**Work task**: Every line of the material is to be transcribed verbatim, with images omitted.

**Information given**:
■ ■ ■ ■
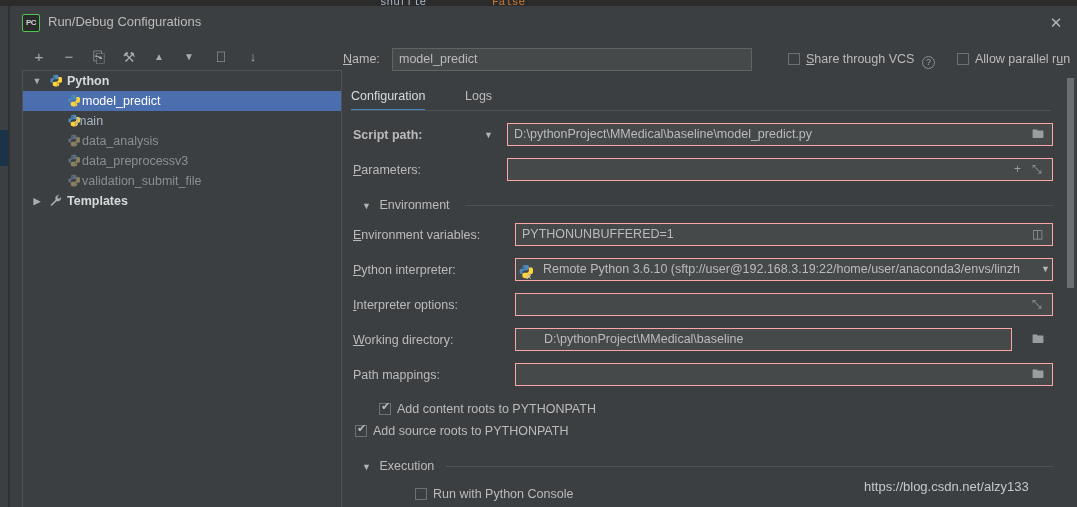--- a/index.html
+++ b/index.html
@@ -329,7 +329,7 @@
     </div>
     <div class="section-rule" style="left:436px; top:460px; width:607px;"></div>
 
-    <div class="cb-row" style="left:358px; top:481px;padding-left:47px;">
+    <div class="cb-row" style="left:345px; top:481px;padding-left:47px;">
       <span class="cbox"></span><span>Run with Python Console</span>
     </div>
■ ■ ■ ■
**Response to this exercise**:
--- a/index.html
+++ b/index.html
@@ -329,7 +329,7 @@
     </div>
     <div class="section-rule" style="left:436px; top:460px; width:607px;"></div>
 
-    <div class="cb-row" style="left:358px; top:481px;padding-left:47px;">
+    <div class="cb-row" style="left:345px; top:481px;padding-left:47px;">
       <span class="cbox"></span><span>Run with Python Console</span>
     </div>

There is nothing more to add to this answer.